La tâche concernant le Nombre, et les nombres, ne peut être que de poursuivre et de ramifier le déploiement de leur concept. Le Nombre relève de la mathématique exclusivement, dès qu’il s’agit d’en penser les espèces, de les situer dans le macro-corps qui est leur lieu d’être. La philosophie énonce cette appartenance exclusive du Nombre à la mathématique et désigne où il se donne comme ressource d’être, dans les limites d’une situation, la situation ontologique, ou mathématique.

Il faut abandonner les voies suivies, pour la pensée du Nombre, par Frege comme par Peano, par Russell ou Wittgenstein. Il faut radicaliser, déborder, penser jusqu’au point de sa dissolution, l’entreprise de Dedekind ou de Cantor.

Il n’existe aucune déduction du Nombre, mais non plus aucune induction. Langage et expérience sensible sont en ce point des guides inopérants. Il s’agit seulement d’être fidèle à ce qui, de l’excès inconsistant de l’être, à quoi notre pensée, quelquefois, se noue, vient en trace historique consistante, dans le mouvement simultanément inachevable et éternel des refontes mathématiques.

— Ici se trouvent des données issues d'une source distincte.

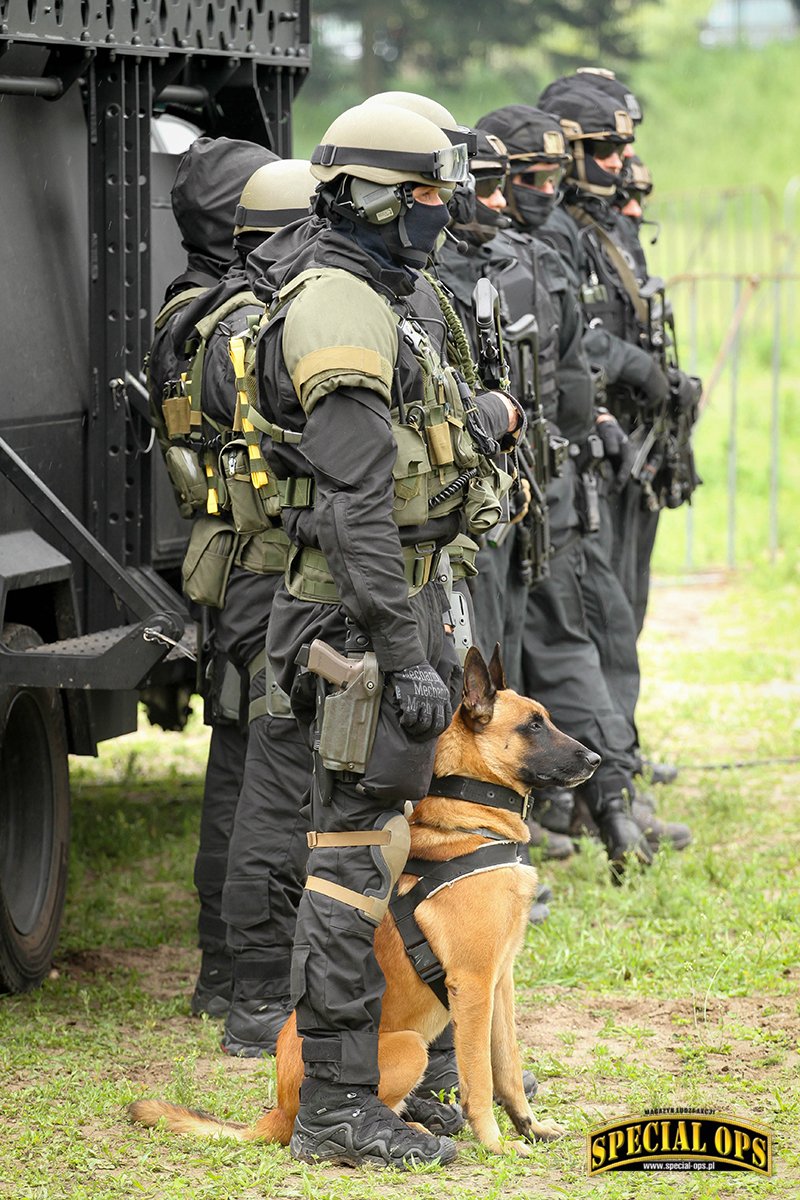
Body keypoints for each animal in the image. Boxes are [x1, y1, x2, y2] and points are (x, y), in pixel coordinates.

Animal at [131, 652, 597, 1156]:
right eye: (533, 725)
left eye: (545, 719)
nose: (595, 759)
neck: (473, 825)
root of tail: (280, 1110)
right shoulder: (473, 986)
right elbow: (480, 1078)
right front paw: (495, 1143)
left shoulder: (501, 982)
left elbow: (507, 1065)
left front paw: (530, 1127)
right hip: (410, 1045)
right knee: (378, 1100)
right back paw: (403, 1130)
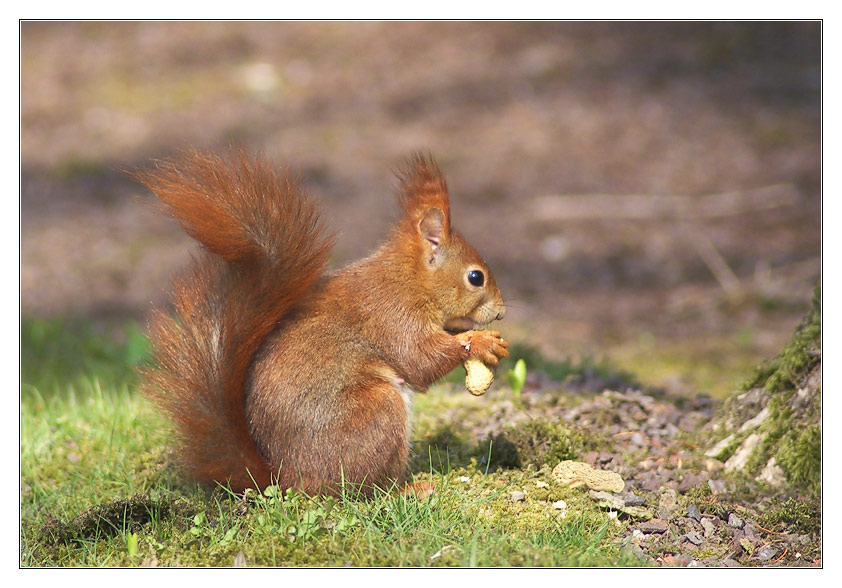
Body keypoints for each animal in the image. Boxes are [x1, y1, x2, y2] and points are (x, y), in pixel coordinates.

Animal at [137, 152, 506, 496]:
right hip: (378, 413)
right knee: (363, 490)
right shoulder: (394, 316)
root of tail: (287, 478)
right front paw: (482, 341)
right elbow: (420, 360)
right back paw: (408, 490)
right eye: (476, 277)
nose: (501, 312)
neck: (410, 279)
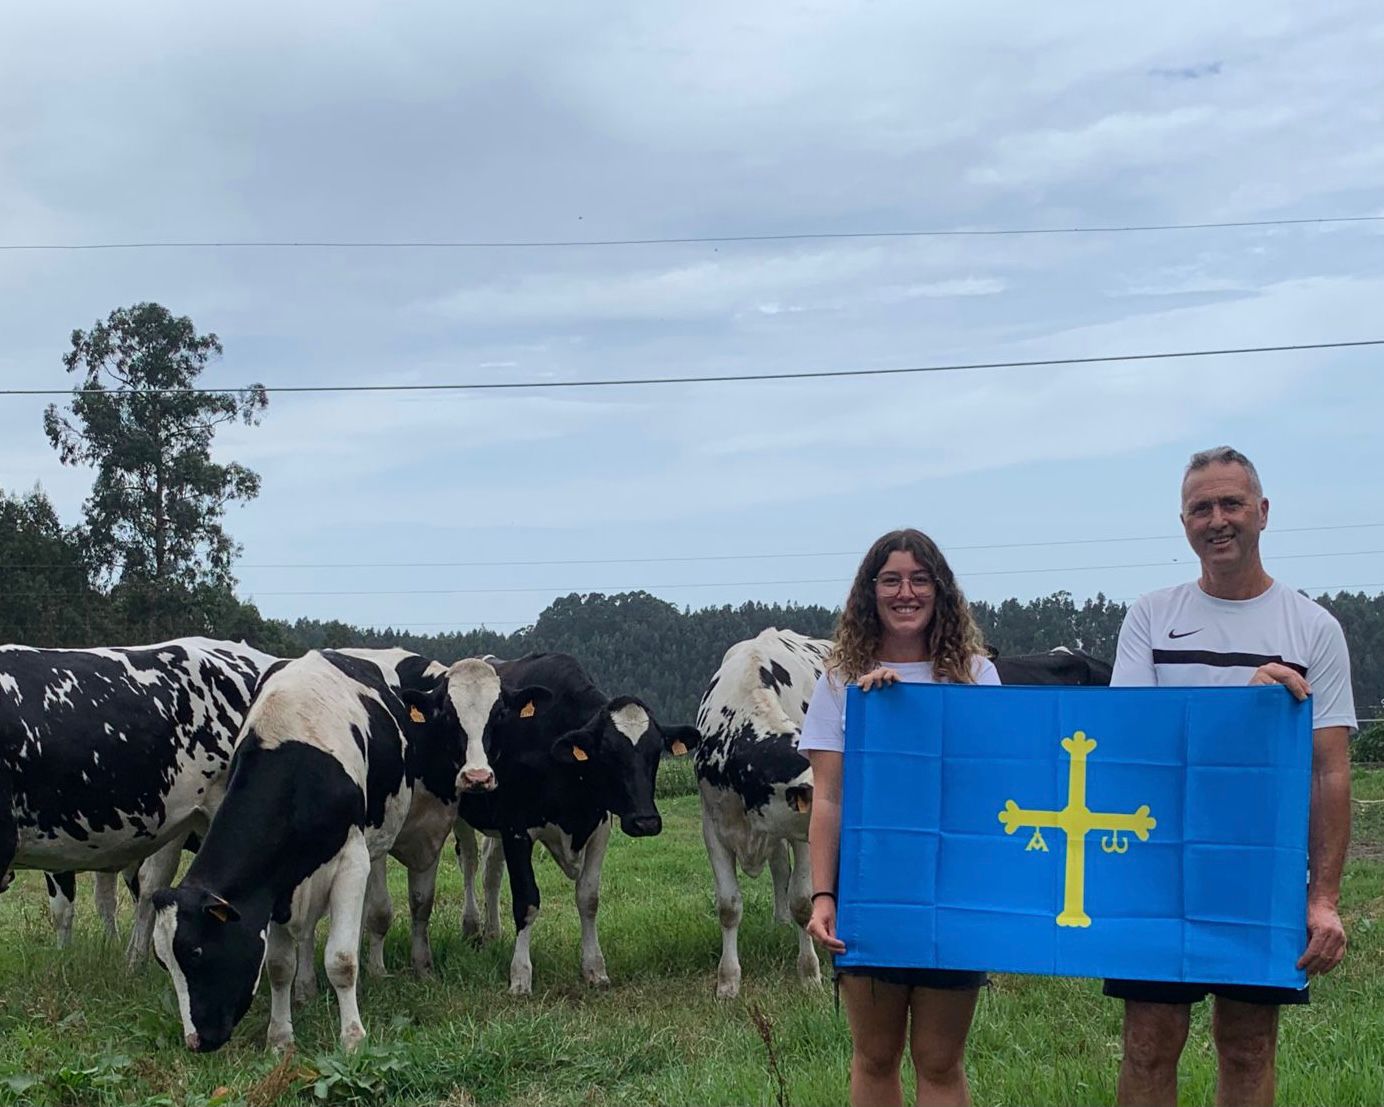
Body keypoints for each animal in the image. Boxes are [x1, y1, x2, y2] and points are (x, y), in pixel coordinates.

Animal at [151, 653, 534, 1051]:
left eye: (197, 953)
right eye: (164, 962)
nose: (196, 1041)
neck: (295, 755)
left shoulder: (353, 861)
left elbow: (342, 959)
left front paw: (352, 1037)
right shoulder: (276, 881)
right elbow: (279, 965)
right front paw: (281, 1037)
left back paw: (412, 966)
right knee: (311, 932)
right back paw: (307, 988)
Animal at [451, 653, 697, 996]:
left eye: (655, 752)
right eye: (608, 753)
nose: (646, 821)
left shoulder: (599, 827)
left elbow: (588, 899)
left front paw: (594, 968)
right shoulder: (517, 829)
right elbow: (526, 900)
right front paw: (520, 976)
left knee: (491, 872)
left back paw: (492, 933)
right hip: (462, 814)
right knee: (471, 863)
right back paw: (472, 927)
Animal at [692, 628, 830, 996]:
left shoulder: (803, 837)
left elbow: (803, 902)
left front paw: (809, 972)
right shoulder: (713, 827)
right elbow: (729, 906)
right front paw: (728, 981)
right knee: (780, 867)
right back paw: (780, 924)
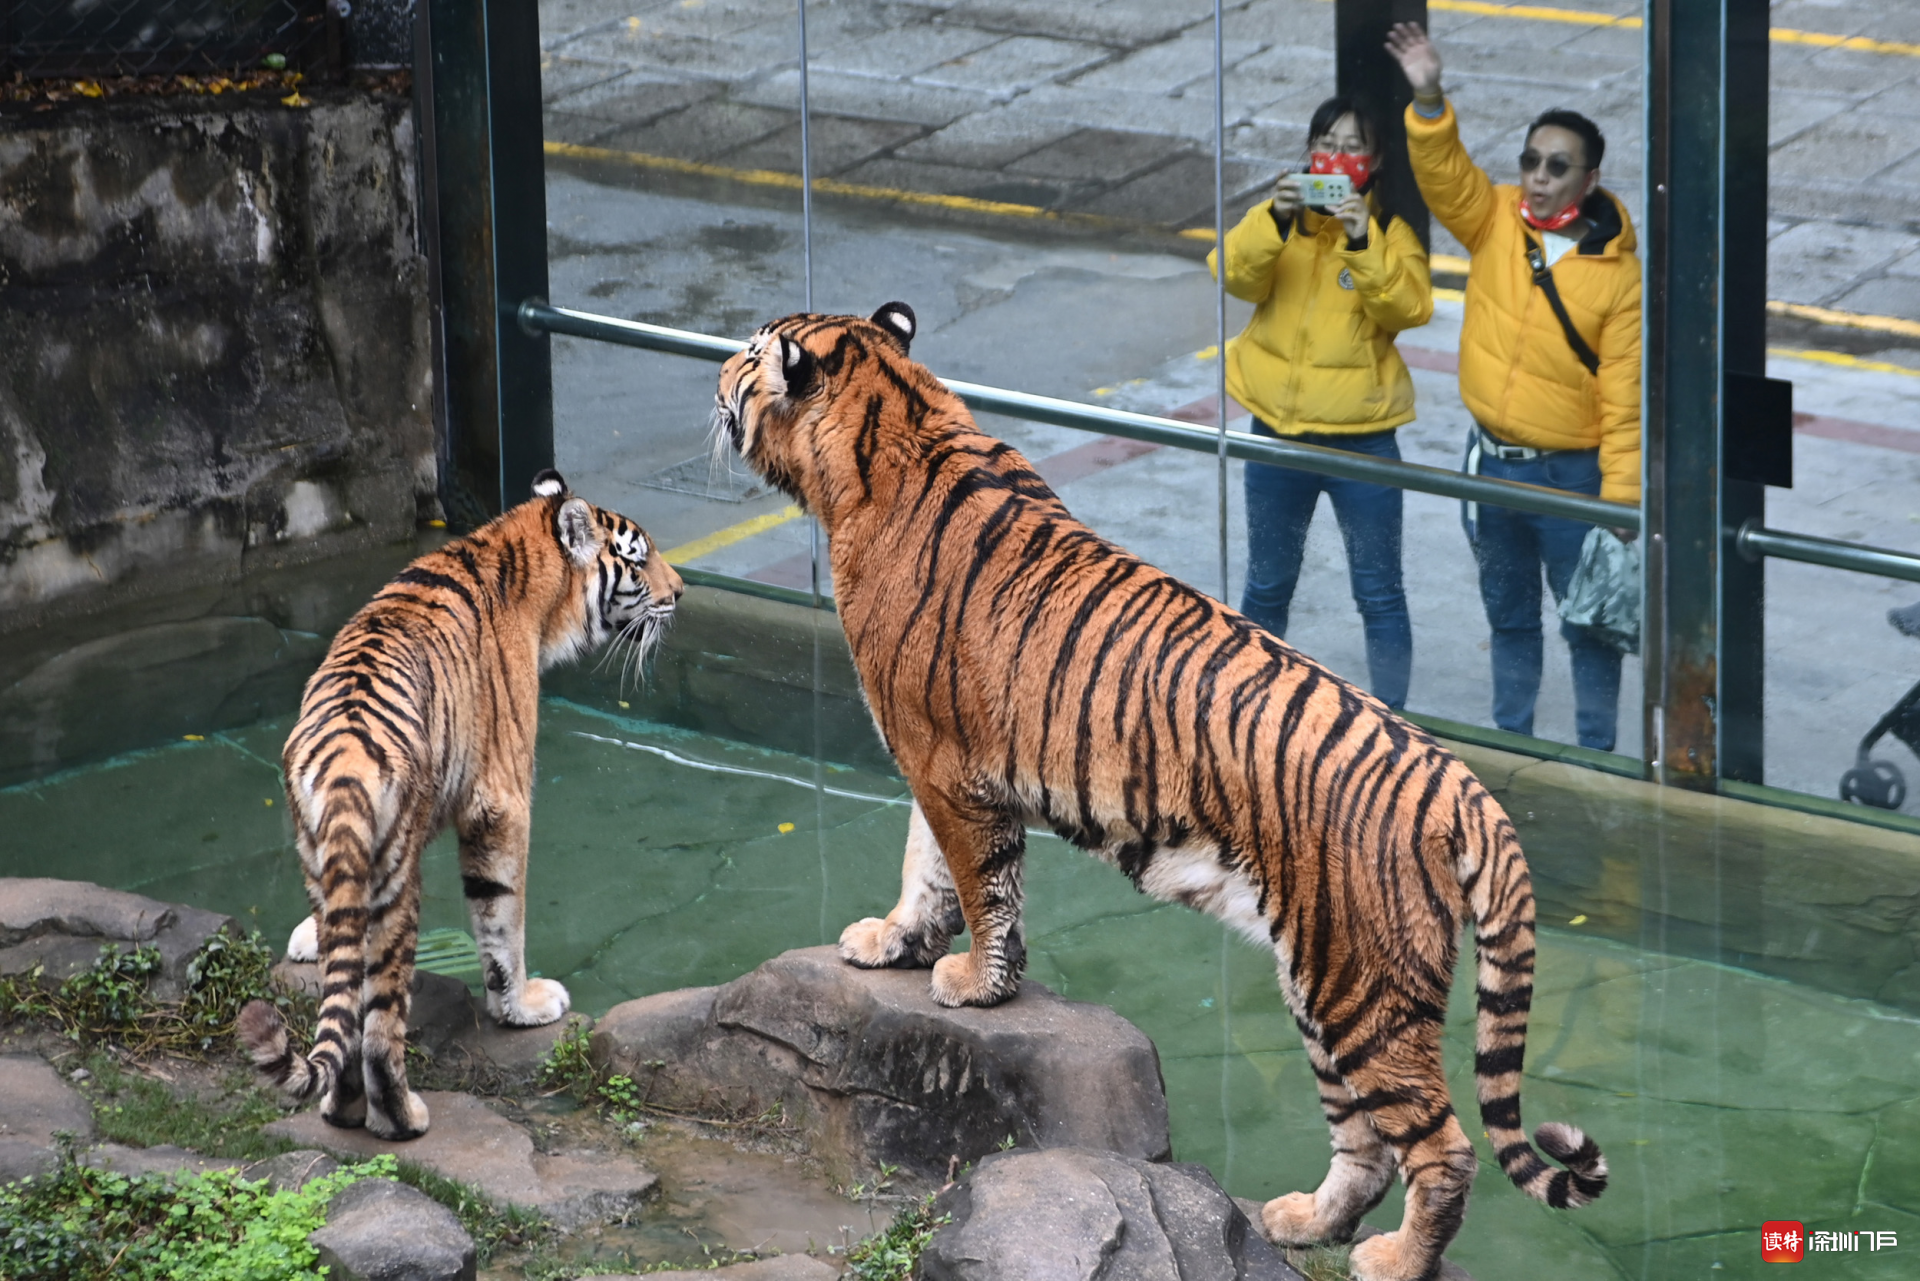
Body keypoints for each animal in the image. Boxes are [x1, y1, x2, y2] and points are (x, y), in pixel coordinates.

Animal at [243, 470, 683, 1144]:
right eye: (639, 560)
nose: (681, 592)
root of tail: (343, 759)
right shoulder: (502, 799)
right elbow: (503, 920)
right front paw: (523, 1006)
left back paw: (342, 1108)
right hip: (395, 891)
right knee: (378, 1026)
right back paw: (401, 1117)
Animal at [706, 305, 1605, 1275]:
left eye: (749, 353)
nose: (715, 373)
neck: (893, 424)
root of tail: (1463, 786)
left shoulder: (944, 763)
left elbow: (980, 883)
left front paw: (974, 982)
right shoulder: (931, 757)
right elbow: (928, 867)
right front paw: (894, 940)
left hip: (1363, 986)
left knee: (1442, 1147)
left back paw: (1395, 1258)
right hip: (1326, 981)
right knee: (1363, 1139)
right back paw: (1302, 1222)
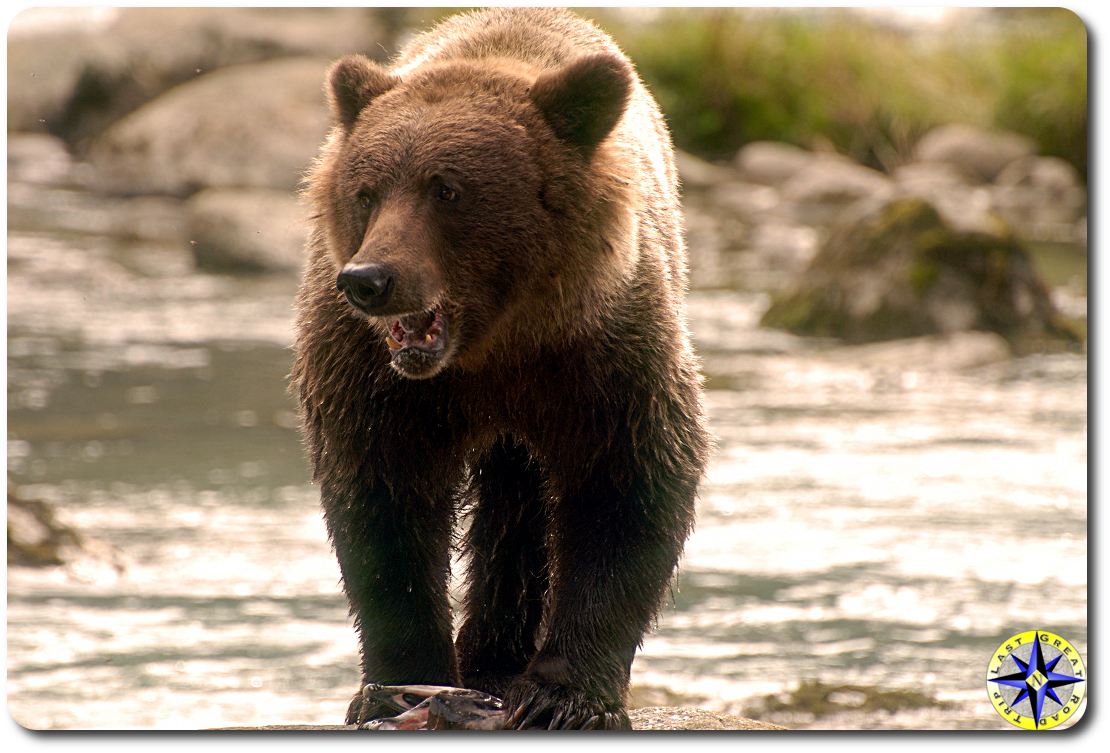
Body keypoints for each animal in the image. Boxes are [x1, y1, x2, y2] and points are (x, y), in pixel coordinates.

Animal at [291, 7, 711, 730]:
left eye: (447, 188)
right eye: (366, 191)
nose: (370, 279)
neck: (492, 344)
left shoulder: (602, 351)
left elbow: (629, 484)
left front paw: (566, 698)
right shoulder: (372, 373)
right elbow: (381, 499)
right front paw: (400, 685)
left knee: (521, 511)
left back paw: (498, 659)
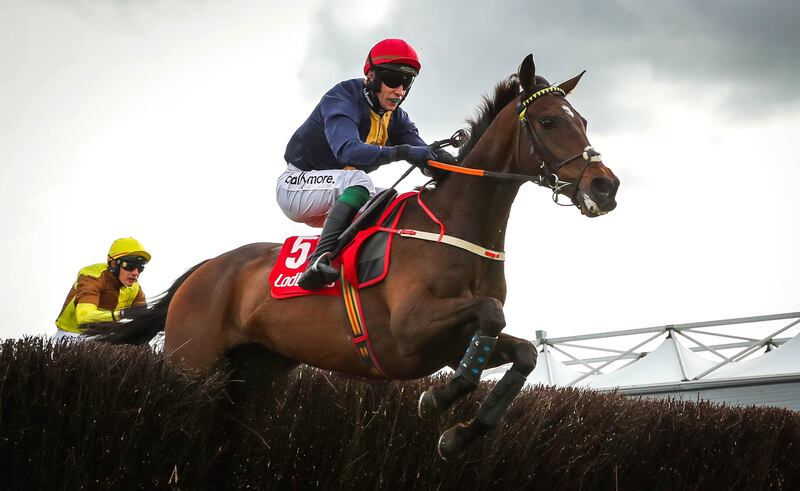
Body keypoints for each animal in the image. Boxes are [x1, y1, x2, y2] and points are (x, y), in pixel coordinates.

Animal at [90, 55, 620, 460]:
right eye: (549, 121)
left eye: (584, 121)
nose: (606, 186)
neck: (457, 226)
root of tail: (206, 269)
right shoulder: (411, 330)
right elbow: (491, 312)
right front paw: (437, 399)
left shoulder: (451, 343)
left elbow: (524, 351)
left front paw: (458, 435)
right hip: (190, 364)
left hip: (253, 376)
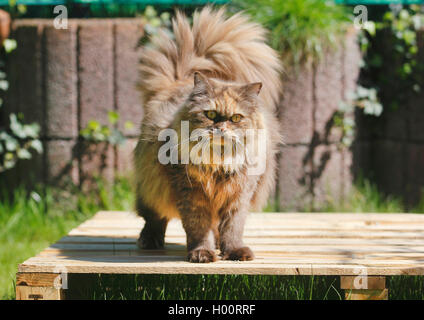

On opposera cette densité inépuisable du concept ontologique de Nombre à la conception opératoire kantienne, qui rapporte le nombre au simple schème de la succession, tel que la forme transcendantale du temps, socle intime de la sensibilité, l’induit pour tout entendement constituant. D’où résulte que, pour Kant, l’idée d’un être du nombre est dépourvue de sens.

Mais sans doute la racine de cette opposition réside-t-elle à la fin, comme toujours, dans ce qui, pour Kant, tient lieu de décision ontologique. Que cette ontologie soit soustractive, c’est l’évidence, dès lors que la « chose en soi » nous demeure inaccessible. Qu’elle soit impossible ou inexistante n’en est pas moins une simple interprétation vulgaire de Kant, comme Heidegger en a eu la forte intuition.

Il est dès lors éclairant, dans ce parcours sur la pensée de l’être, de traverser les lieux kantiens d’une pensée de l’être.